* **WHAT YOU NEED TO DO**: Reproduce, word for word, the part of the passage below on government debt and interest rates that begins with "To the best" and ends after "raised interest rates.".

[[ GIVEN PASSAGE open ]]

With the world awash in debt since the pandemic, investors are demanding a higher return for the money they lend to governments, driving up interest rates on long-term instruments. The main driver of this trend is the US, whose huge deficit shows no sign of abating.

To the best of my knowledge this is incorrect or at least incomplete. During the pandemic deficits were increases but it is much more relevant to mention that central banks bought the debt on a mass scale. They injected the economy with trillions using “quantitative easing” and this is mostly what pushes down the interest rates on bonds/gilts. They also did this after 2008. Recently they have reversed that process a bit, however, most of the printed money is still in the economy, mostly stuck in assets causing massive asset inflation. It is responsible for unaffordable housing and – partly because of that – a huge increase in inequality. Nobody in power seems to care about that thought. It was only when a bit of inflation in the real economy occured that they raised interest rates.

[[ GIVEN PASSAGE closed ]]
[[ DATA SHOWN open ]]

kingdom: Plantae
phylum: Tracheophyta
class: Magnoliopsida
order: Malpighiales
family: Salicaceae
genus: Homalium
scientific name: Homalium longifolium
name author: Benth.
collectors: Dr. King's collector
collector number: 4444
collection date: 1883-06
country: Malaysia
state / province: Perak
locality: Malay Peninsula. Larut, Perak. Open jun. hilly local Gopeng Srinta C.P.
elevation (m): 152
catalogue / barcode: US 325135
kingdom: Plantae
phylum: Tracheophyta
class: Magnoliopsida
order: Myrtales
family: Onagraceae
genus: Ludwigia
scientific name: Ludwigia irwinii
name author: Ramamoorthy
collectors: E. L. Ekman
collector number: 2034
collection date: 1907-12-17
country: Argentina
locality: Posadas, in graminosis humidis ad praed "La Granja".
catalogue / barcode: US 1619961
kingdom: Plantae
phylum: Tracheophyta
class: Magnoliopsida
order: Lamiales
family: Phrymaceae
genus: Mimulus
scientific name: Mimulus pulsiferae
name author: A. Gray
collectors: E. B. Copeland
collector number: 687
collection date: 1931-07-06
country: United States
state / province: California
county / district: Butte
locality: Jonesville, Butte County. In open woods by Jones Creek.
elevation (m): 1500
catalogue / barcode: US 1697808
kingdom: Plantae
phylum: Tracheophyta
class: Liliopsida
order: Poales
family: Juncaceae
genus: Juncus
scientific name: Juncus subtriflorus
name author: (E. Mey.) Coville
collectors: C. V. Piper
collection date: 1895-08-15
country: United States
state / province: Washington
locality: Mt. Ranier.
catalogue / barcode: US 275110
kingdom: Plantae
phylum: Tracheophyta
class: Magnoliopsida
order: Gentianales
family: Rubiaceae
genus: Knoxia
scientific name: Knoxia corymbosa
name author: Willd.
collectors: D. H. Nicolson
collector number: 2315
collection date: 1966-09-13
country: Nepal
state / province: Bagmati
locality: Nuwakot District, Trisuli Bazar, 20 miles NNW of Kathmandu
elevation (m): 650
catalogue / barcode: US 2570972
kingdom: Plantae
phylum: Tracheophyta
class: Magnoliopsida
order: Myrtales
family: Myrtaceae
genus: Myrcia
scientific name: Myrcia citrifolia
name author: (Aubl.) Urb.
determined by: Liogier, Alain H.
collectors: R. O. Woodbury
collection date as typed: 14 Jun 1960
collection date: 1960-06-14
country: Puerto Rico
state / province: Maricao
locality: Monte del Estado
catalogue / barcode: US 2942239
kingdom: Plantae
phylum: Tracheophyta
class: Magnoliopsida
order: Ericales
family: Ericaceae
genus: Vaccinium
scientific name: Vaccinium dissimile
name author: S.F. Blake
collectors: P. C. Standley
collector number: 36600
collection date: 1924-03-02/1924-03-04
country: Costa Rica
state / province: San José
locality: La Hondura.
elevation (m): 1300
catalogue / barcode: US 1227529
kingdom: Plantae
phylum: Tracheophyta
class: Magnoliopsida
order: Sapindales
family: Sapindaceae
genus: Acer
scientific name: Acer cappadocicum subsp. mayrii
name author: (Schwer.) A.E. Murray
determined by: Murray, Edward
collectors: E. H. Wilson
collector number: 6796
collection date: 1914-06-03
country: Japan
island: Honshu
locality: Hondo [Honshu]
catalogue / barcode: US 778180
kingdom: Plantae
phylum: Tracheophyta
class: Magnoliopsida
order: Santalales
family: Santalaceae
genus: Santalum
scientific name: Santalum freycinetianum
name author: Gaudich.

[[ DATA SHOWN closed ]]

* **SOLUTION BELOW**:
To the best of my knowledge this is incorrect or at least incomplete. During the pandemic deficits were increases but it is much more relevant to mention that central banks bought the debt on a mass scale. They injected the economy with trillions using “quantitative easing” and this is mostly what pushes down the interest rates on bonds/gilts. They also did this after 2008. Recently they have reversed that process a bit, however, most of the printed money is still in the economy, mostly stuck in assets causing massive asset inflation. It is responsible for unaffordable housing and – partly because of that – a huge increase in inequality. Nobody in power seems to care about that thought. It was only when a bit of inflation in the real economy occured that they raised interest rates.